***** Texto para leitura
O Ministério da Economia do México indicou que persistem limitações estruturais na produção de tomates nos Estados Unidos.

Como consequência, as exportações mexicanas desse vegetal para o mercado norte-americano complementam as necessidades internas dos Estados Unidos.

Importações dos Estados Unidos

As importações de tomates do México pelos Estados Unidos caíram a uma taxa anual de 26,4% em 2025, para 2.298 milhões de dólares, após cinco anos de crescimento contínuo.

Infografia sobre a lacuna do tomate: as exportações mexicanas compensam as limitações estruturais dos Estados Unidos, como secas, falta de água e escassez de mão de obra, garantindo um abastecimento constante e de qualidade para todos os consumidores finais.
Sinergia comercial: o México atende à demanda dos Estados Unidos diante da incapacidade dos produtores locais de fornecer volumes consistentes, devido a fatores climáticos adversos, falta de mão de obra e terras limitadas.

Mas, de janeiro a maio deste ano, as importações dos Estados Unidos de tomates mexicanos cresceram 4,4%, para 1.226 milhões de dólares. Com isso, recuperaram parcialmente a queda registrada em 2025.

A seguir, é apresentada a tendência das importações dos Estados Unidos de tomates do México, em milhões de dólares:

  • 2018: 2.060.
  • 2019: 1.958.
  • 2020: 2.381.
  • 2021: 2.387.
  • 2022: 2.477.
  • 2023: 2.713.
  • 2024: 3.124.
  • 2025: 2.298.
  • Janeiro-maio de 2025: 1.174.
  • Janeiro-maio de 2026: 1.226.

Produção de tomates nos Estados Unidos

A implementação de métodos de cultivo que exigem mais mão de obra e as restrições ambientais aumentaram a vulnerabilidade das culturas a pragas e problemas fitossanitários relacionados. 

Na Califórnia, a situação é semelhante, segundo a Secretaria da Economia: os produtores também enfrentam pressões relacionadas ao uso da terra e à escassez de mão de obra, além de secas persistentes e limitações recorrentes no abastecimento de água. 

Consequentemente, o Ministério da Economia considerou que, embora os tomates mexicanos mantenham uma presença significativa no mercado norte-americano, essa participação não se deve a práticas comerciais desleais, estratégias de deslocamento impulsionadas pelas exportações nem aumentos artificiais das exportações mexicanas.
**********
***** Dados registrados
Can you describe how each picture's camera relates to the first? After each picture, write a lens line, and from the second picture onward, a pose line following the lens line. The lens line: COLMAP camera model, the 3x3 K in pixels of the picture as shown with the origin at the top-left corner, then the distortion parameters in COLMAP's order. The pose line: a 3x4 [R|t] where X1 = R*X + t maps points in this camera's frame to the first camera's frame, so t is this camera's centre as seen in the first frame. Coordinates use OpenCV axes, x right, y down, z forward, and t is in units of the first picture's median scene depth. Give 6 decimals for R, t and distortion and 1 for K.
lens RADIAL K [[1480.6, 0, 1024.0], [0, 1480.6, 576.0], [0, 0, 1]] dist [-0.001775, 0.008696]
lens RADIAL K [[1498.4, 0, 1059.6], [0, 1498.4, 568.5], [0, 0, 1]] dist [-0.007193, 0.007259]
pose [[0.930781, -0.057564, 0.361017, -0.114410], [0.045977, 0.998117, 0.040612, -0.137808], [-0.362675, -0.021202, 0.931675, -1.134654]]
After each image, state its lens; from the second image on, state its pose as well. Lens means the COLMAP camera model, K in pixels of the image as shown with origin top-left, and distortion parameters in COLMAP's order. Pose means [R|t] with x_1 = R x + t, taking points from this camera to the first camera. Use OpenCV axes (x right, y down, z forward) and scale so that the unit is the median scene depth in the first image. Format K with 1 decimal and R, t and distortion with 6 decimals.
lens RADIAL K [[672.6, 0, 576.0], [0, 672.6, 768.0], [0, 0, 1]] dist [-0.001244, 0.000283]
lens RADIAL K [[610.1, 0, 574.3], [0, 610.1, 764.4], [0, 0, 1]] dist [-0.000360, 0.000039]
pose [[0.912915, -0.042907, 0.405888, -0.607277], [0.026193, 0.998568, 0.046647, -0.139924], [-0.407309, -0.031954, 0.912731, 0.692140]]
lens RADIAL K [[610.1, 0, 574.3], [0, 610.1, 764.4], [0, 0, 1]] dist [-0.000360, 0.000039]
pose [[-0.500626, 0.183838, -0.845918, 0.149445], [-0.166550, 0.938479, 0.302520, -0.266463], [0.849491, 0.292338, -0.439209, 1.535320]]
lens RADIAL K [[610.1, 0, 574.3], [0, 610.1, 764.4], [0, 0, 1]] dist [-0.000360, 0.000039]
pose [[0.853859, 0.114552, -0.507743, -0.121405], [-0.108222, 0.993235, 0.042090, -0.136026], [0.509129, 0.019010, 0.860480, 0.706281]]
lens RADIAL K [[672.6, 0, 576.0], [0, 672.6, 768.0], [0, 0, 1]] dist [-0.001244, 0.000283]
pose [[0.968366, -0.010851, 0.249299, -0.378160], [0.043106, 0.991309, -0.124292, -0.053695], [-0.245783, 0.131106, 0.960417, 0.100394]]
**********
- _Instruções das tarefas_:
(1) Reescreva em forma de lista o parágrafo do texto sobre os tomates que começa com "Na Califórnia, a situação", mantendo os fatos principais.
(2) No texto sobre os tomates, reproduza o trecho de "Como consequência, as" até "de crescimento contínuo.", renomeando "Estados Unidos" para "EUA".

- _Respostas do exercício_:
(1)
Na Califórnia, a situação é semelhante. Segundo a Secretaria da Economia, os produtores também enfrentam:
- pressões ligadas ao uso da terra;
- escassez de mão de obra;
- secas persistentes;
- limitações recorrentes no abastecimento de água.

(2)
Como consequência, as exportações mexicanas desse vegetal para o mercado norte-americano complementam as necessidades internas dos EUA.

Importações dos EUA

As importações de tomates do México pelos EUA caíram a uma taxa anual de 26,4% em 2025, para 2.298 milhões de dólares, após cinco anos de crescimento contínuo.